Every line of the material must be restated exactly, though not its pictures.

◇ ◇ ◇ ◇ ◇

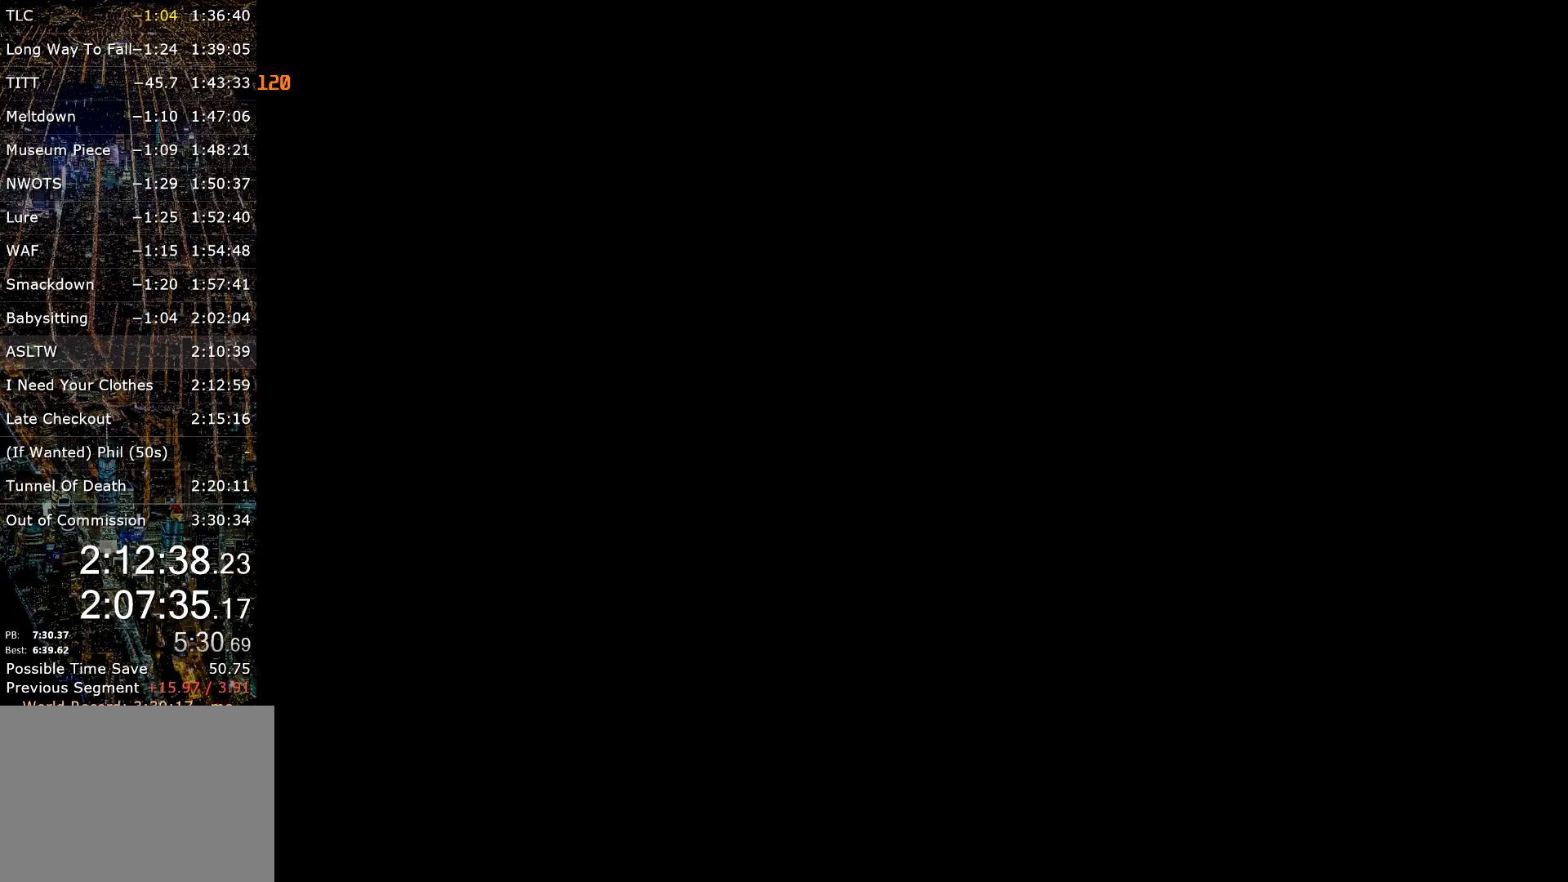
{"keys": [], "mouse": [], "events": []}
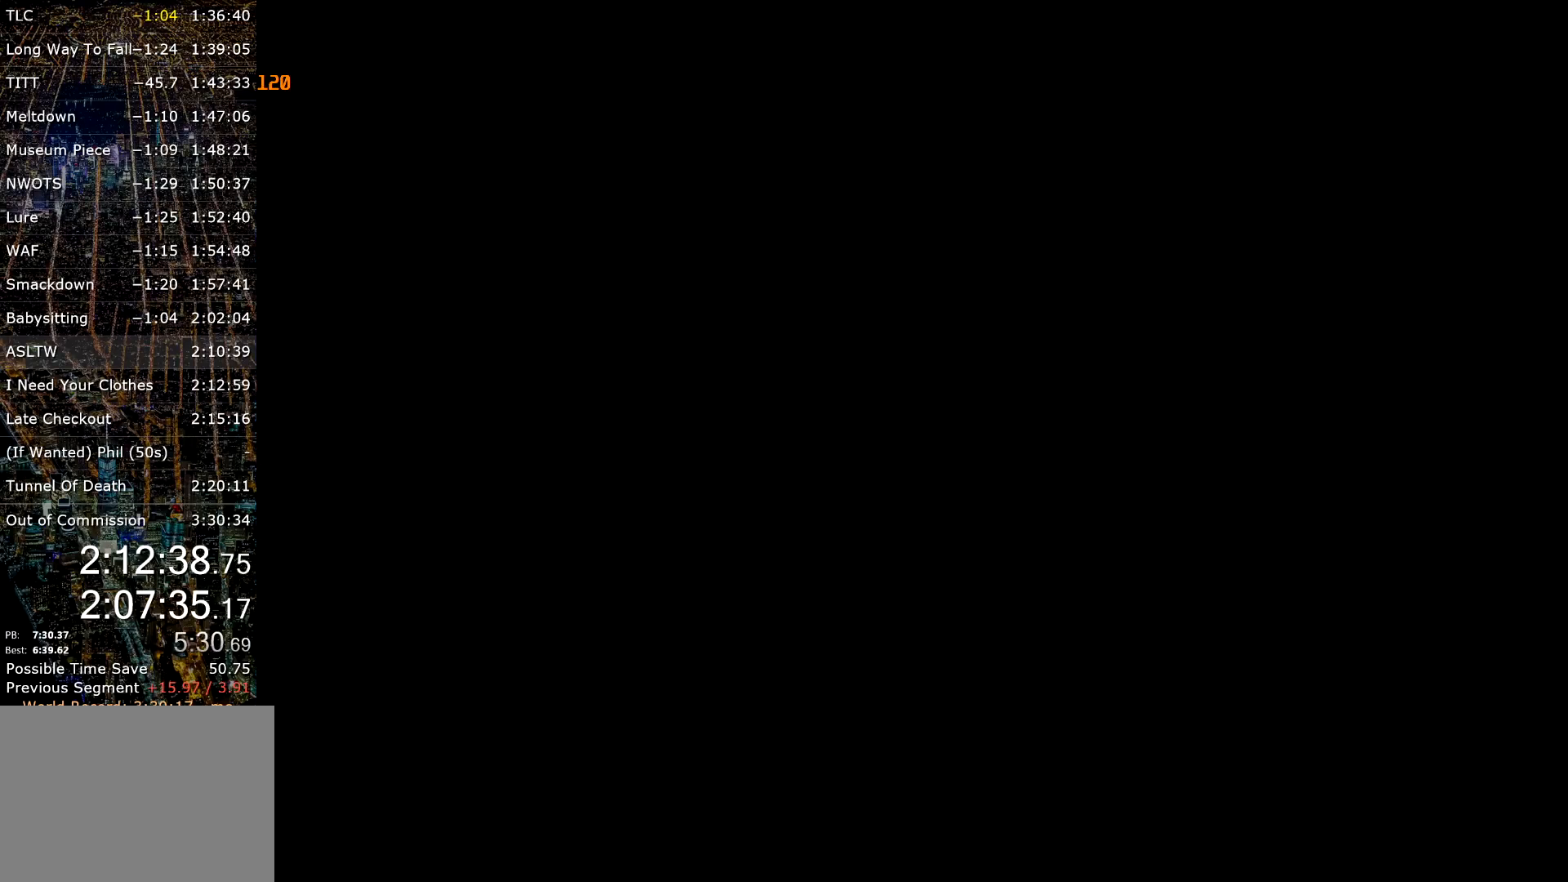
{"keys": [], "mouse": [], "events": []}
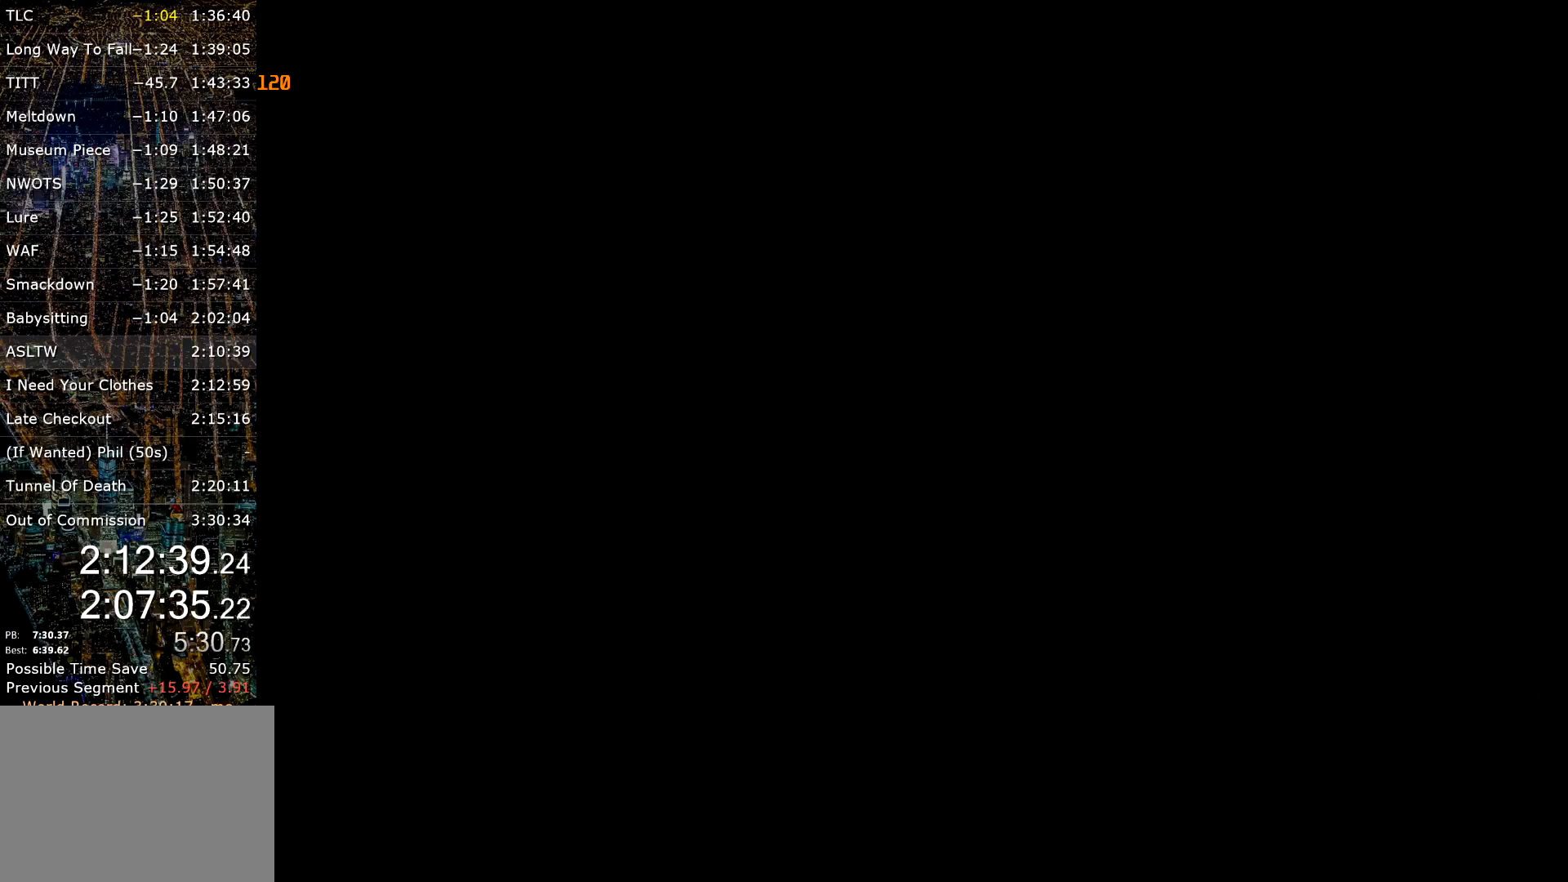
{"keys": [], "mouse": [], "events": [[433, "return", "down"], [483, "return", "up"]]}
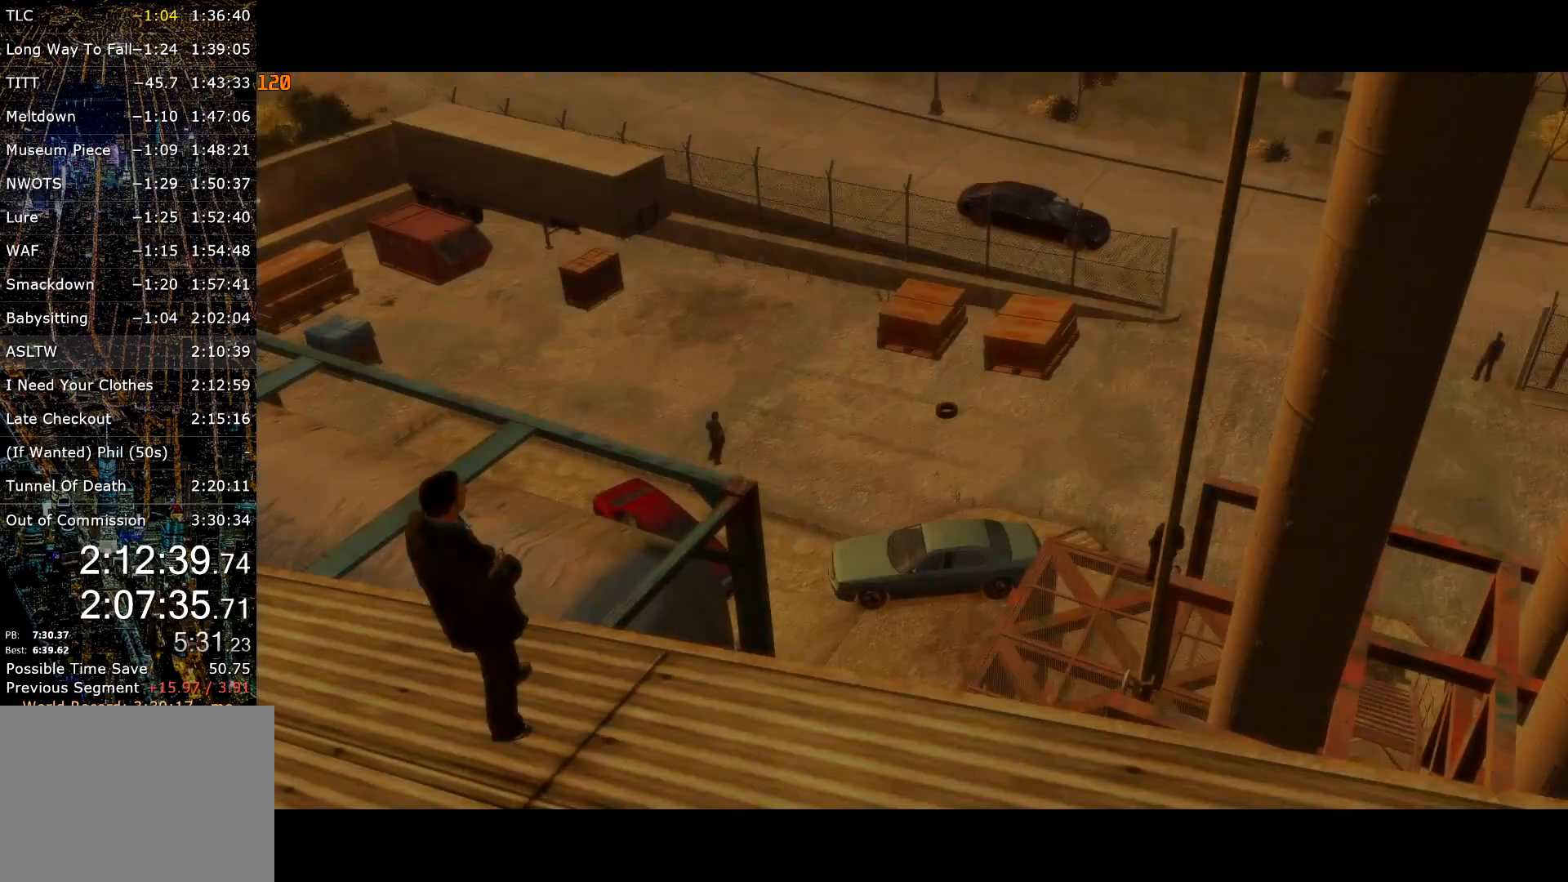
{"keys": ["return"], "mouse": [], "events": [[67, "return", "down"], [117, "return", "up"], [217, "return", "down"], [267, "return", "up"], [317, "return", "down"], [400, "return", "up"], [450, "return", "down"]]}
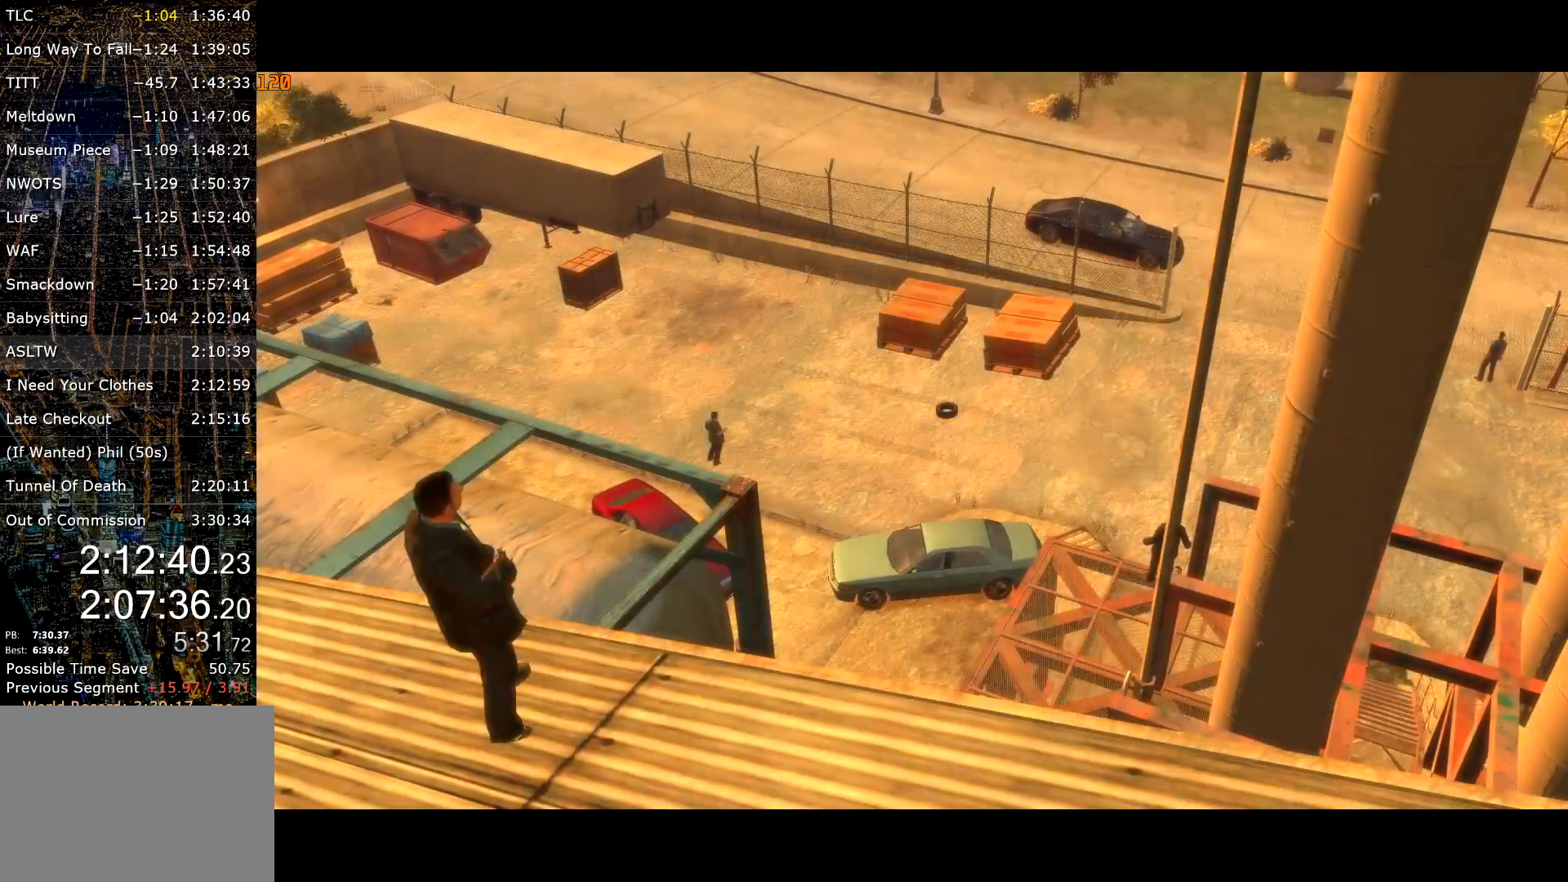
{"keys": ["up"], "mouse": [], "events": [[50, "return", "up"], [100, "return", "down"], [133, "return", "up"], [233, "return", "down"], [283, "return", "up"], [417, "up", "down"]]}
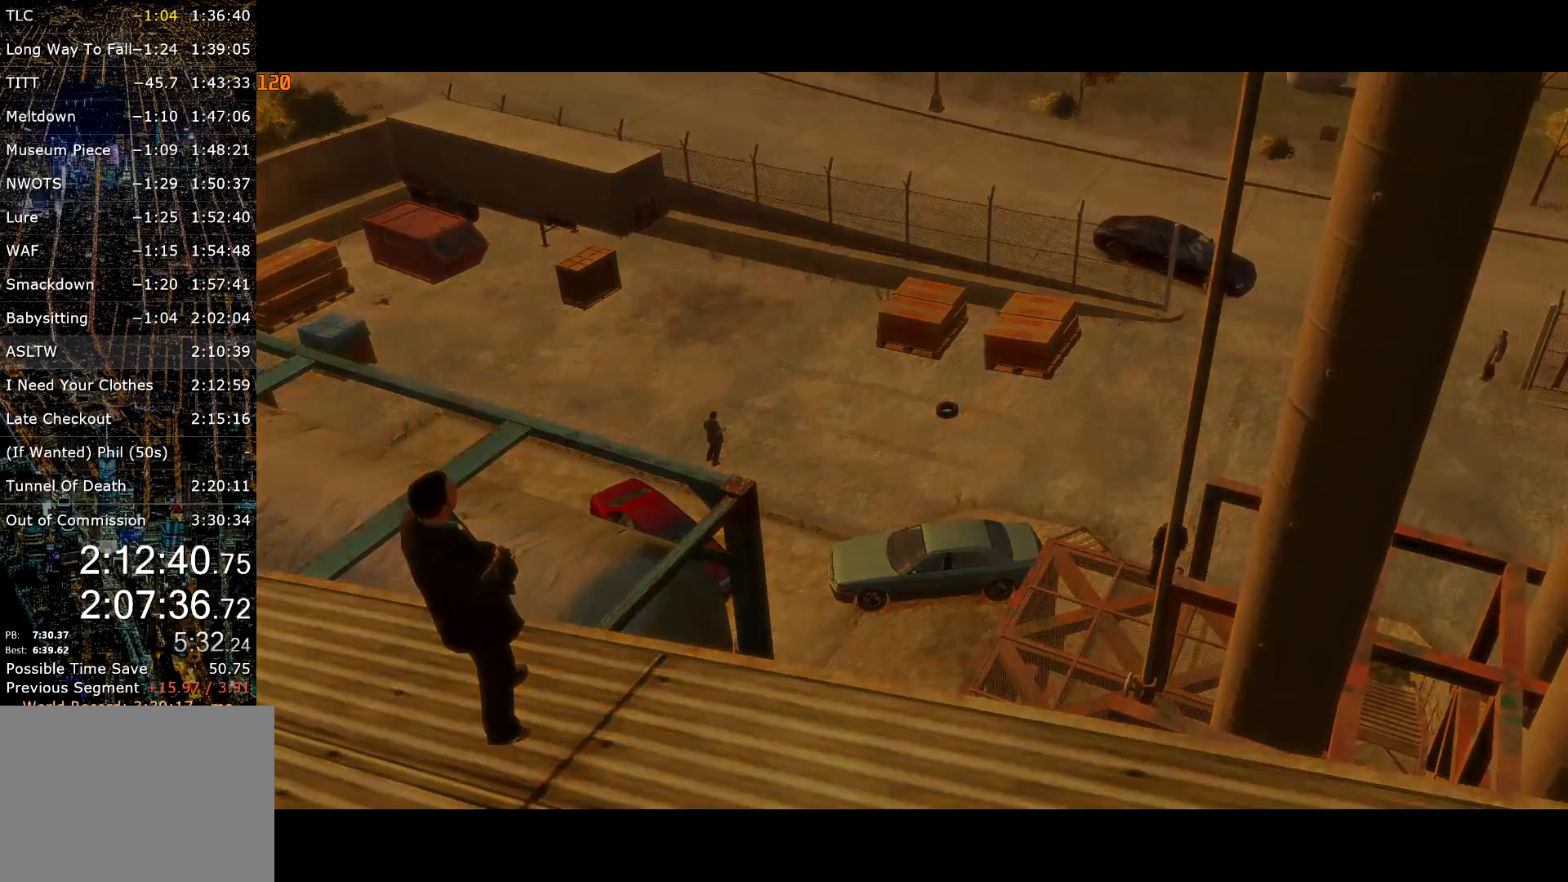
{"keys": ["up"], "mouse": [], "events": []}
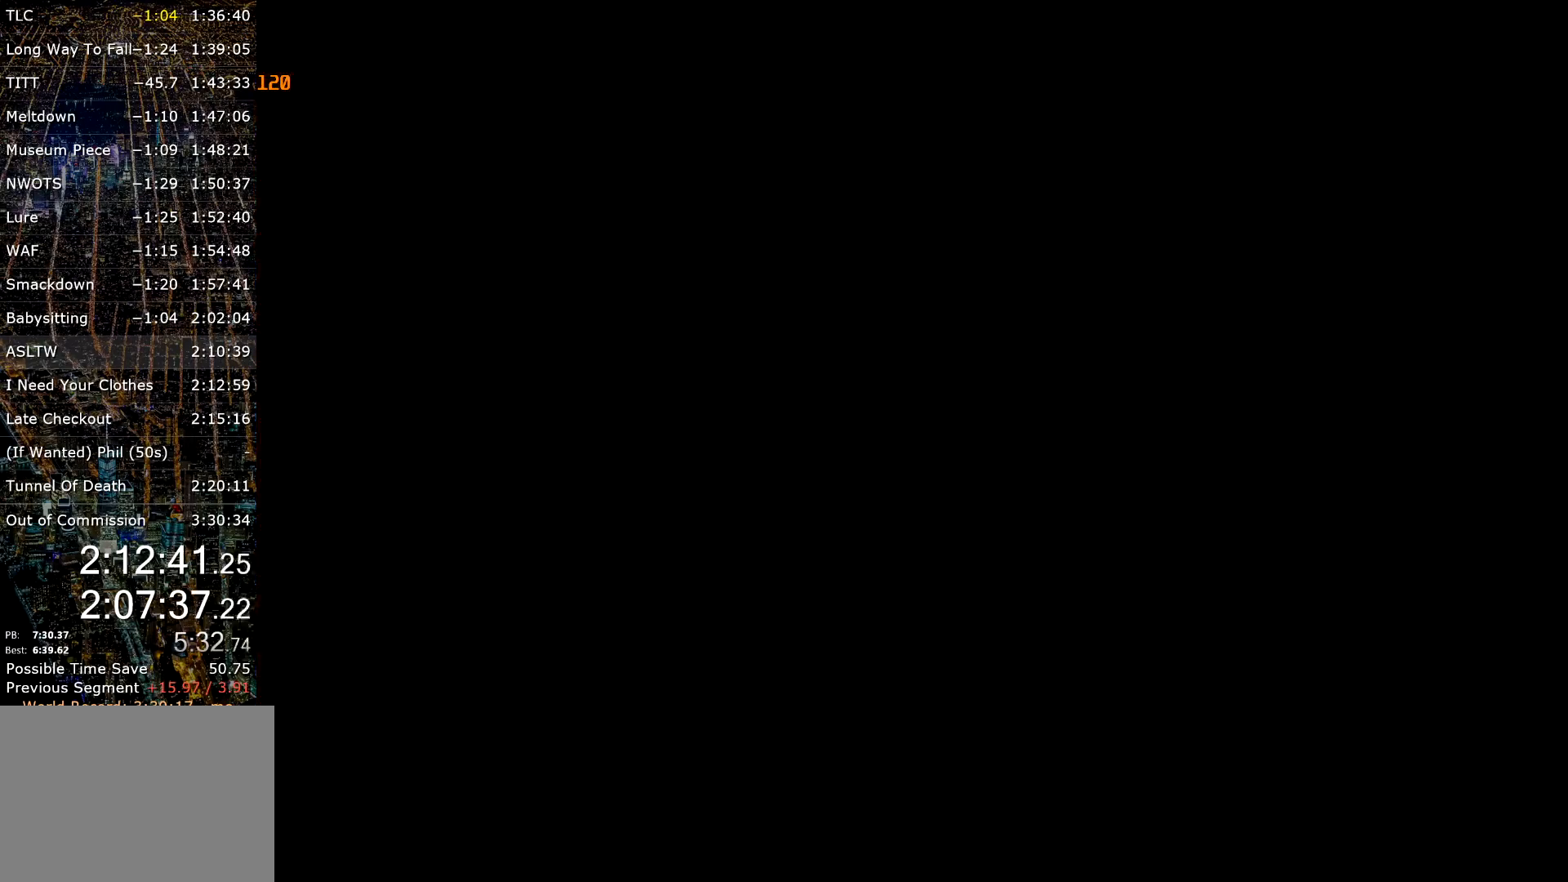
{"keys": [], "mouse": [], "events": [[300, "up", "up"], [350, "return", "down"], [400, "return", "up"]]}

◇ ◇ ◇ ◇ ◇

(Answer to this exercise)
{"keys": [], "mouse": [], "events": []}
{"keys": [], "mouse": [], "events": []}
{"keys": [], "mouse": [], "events": [[433, "return", "down"], [483, "return", "up"]]}
{"keys": ["return"], "mouse": [], "events": [[67, "return", "down"], [117, "return", "up"], [217, "return", "down"], [267, "return", "up"], [317, "return", "down"], [400, "return", "up"], [450, "return", "down"]]}
{"keys": ["up"], "mouse": [], "events": [[50, "return", "up"], [100, "return", "down"], [133, "return", "up"], [233, "return", "down"], [283, "return", "up"], [417, "up", "down"]]}
{"keys": ["up"], "mouse": [], "events": []}
{"keys": [], "mouse": [], "events": [[300, "up", "up"], [350, "return", "down"], [400, "return", "up"]]}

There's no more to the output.